Rail freight currently carries one in four of the containers coming into our ports, and has the potential to carry an even higher proportion. Each freight train removes the equivalent of up to 76 lorry journeys from our roads. Transporting freight by rail reduces carbon emissions by around three quarters compared to road, and also provides significant benefits through reduced local air pollution, road damage, traffic noise and road traffic accidents.
Since rail privatisation in the 1990s, the rail freight industry’s market share of freight transport has risen from around 5% to around 12%. The industry has invested significantly on its own account, in rolling stock and terminals, in order to win new customers.
Government is also investing on a large scale in the rail network, including important enhancements worth nearly £240 million specifically identified by the rail freight industry as their priority.

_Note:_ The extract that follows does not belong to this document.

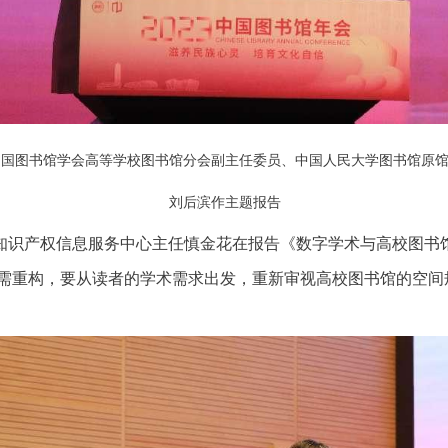
中国图书馆学会高等学校图书馆分会副主任委员、中国人民大学图书馆原
刘后滨作主题报告
知识产权信息服务中心主任慎金花在报告《数字学术与高校图书
需重构，要从读者的学术需求出发，重新审视高校图书馆的空间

This Rail freight strategy sets out our vision for how rail freight can continue to grow, and how the broader logistics sector and rail industry can collaborate and innovate to help relieve pressure on the road network. It looks at challenges facing the rail freight industry – the way in which network capacity is used, the potential for innovation, the skills challenge and public perceptions of rail freight – and identifies ways in which the government and the industry can work together to address them.
A copy of the strategy has been placed in the library of both Houses and is also available on GOV.UK, together with 2 supporting technical reports.